[AIM OF THE TASK] Each line below that carries the string "right" must appear in the answer.
::: MATERIALS PROVIDED :::
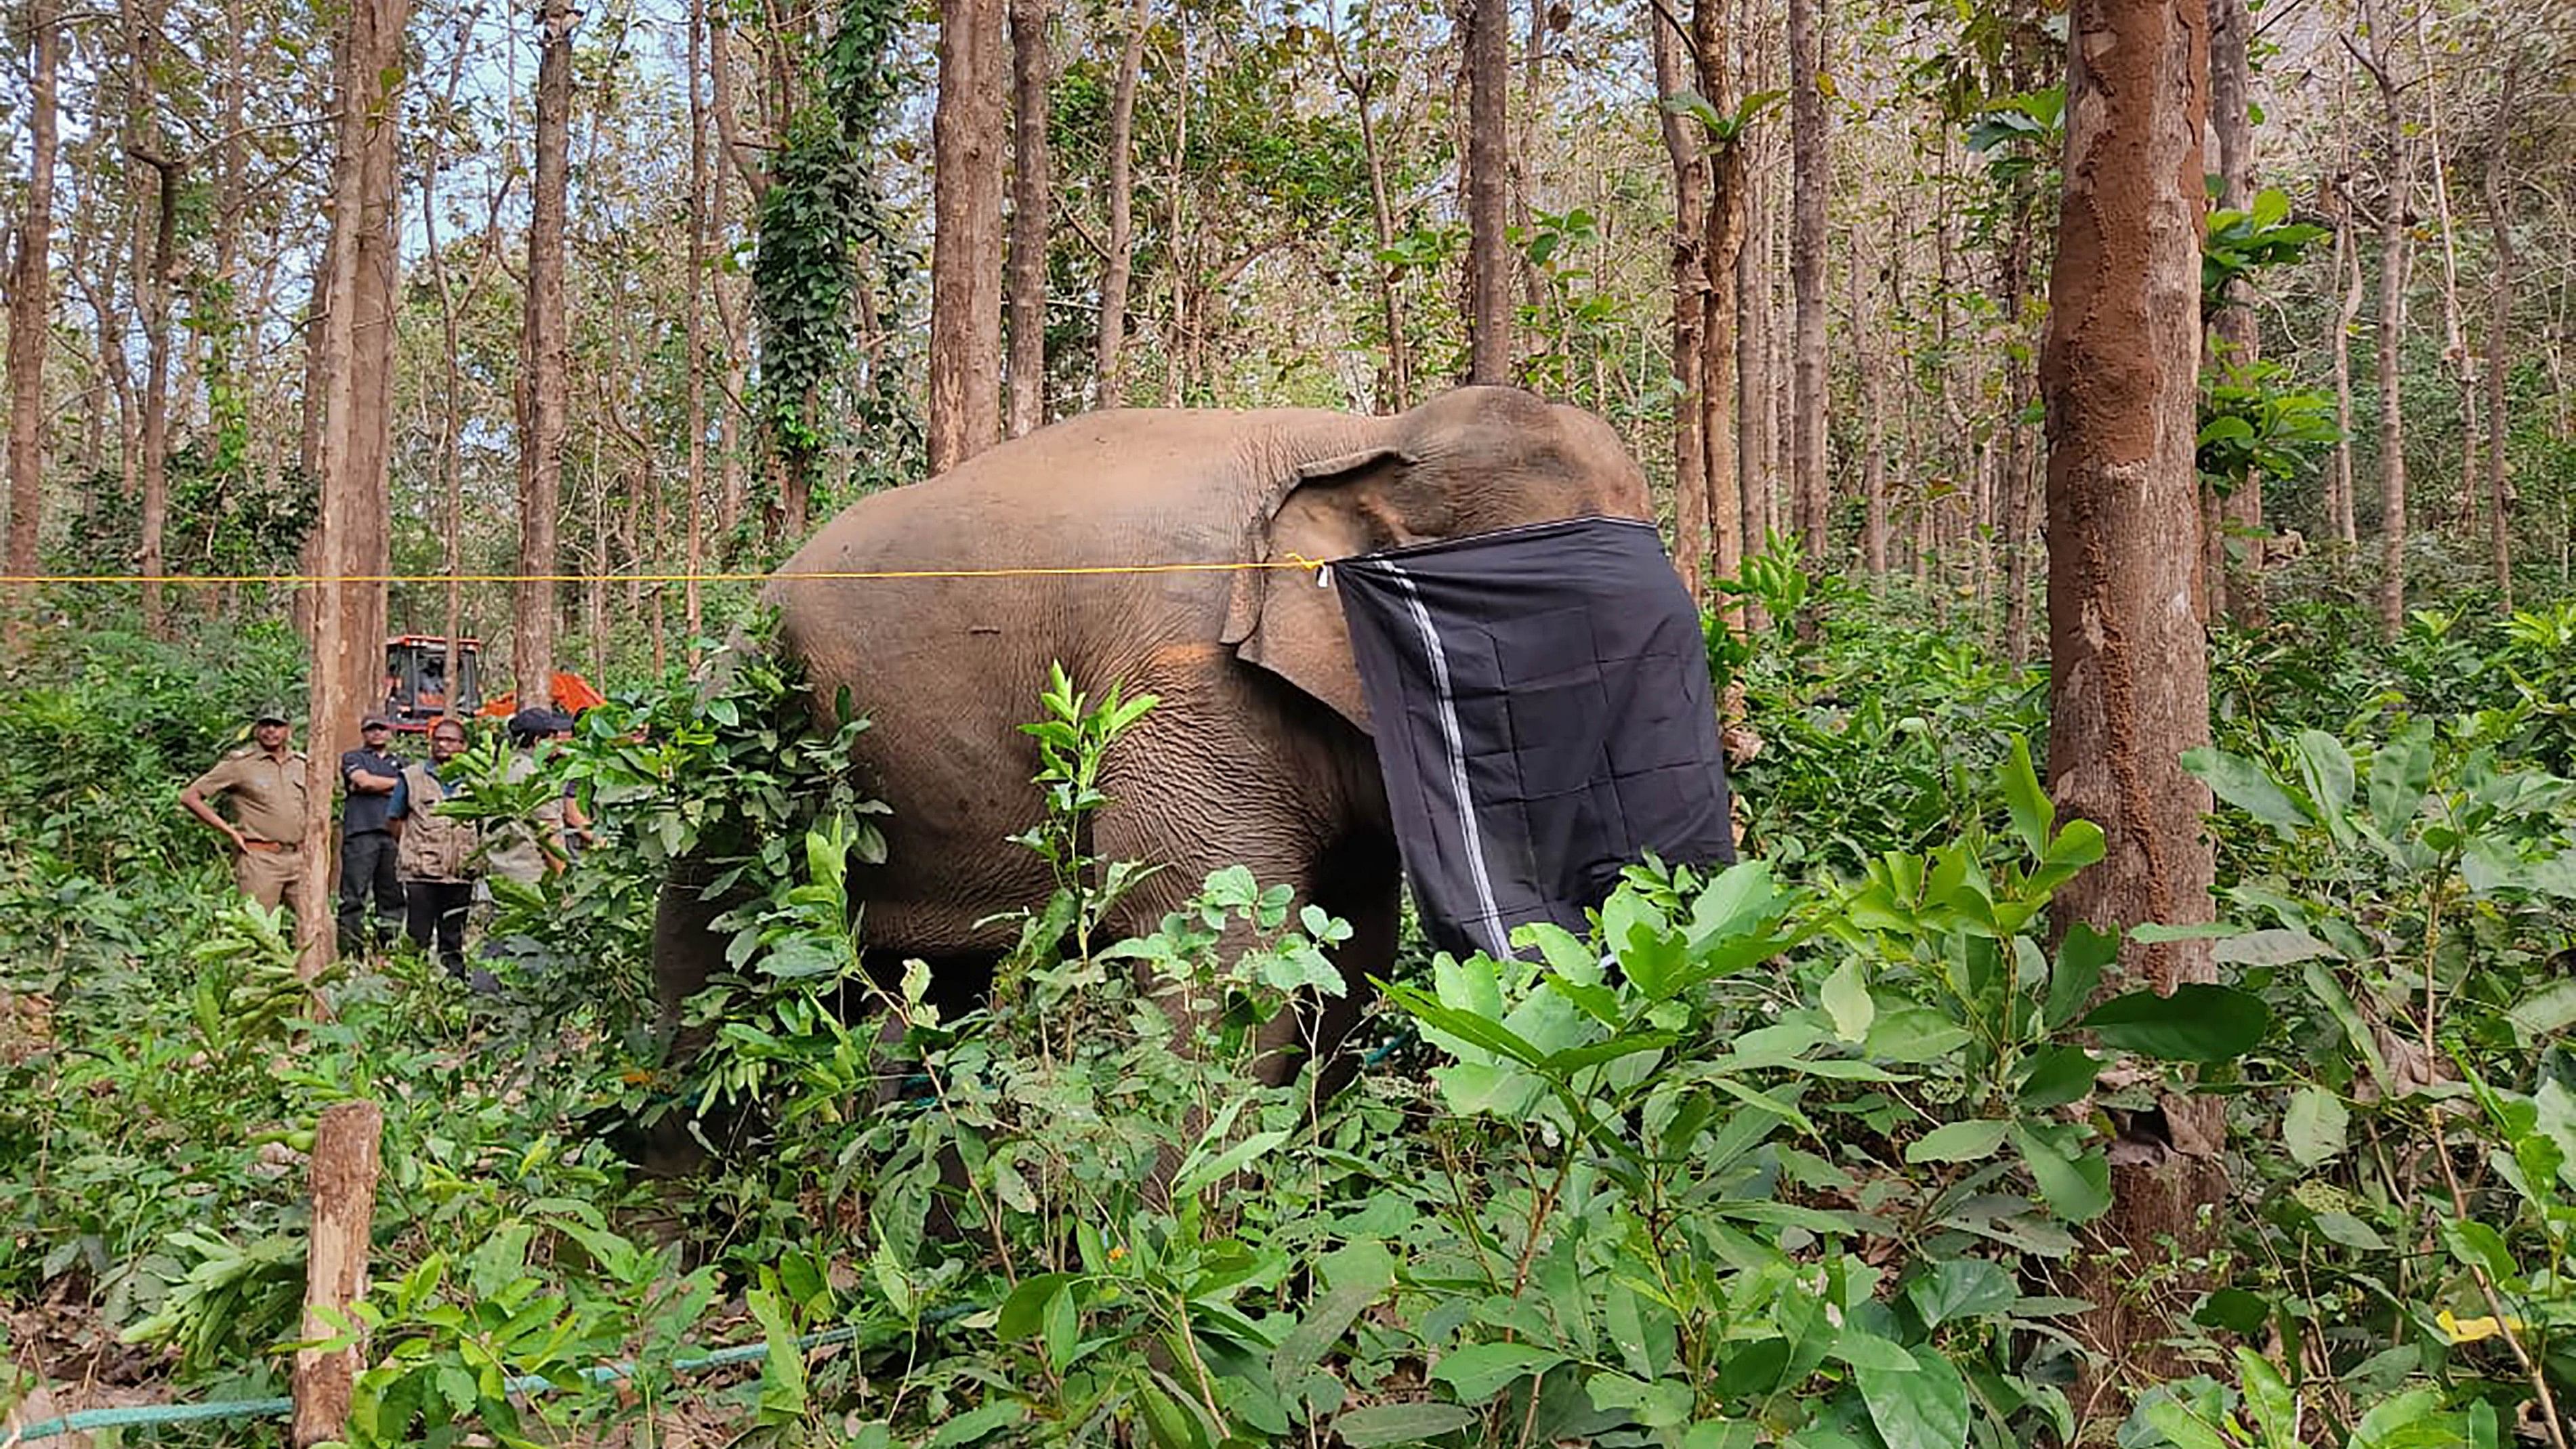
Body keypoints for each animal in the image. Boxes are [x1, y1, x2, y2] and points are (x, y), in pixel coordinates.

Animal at [654, 385, 1659, 1112]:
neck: (1361, 435)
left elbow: (1351, 950)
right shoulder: (1180, 689)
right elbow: (1219, 950)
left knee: (936, 990)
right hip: (739, 759)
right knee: (708, 972)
:::
[EXERCISE RESPONSE]
right shoulder: (1180, 689)
right elbow: (1219, 950)
right hip: (739, 759)
right knee: (708, 972)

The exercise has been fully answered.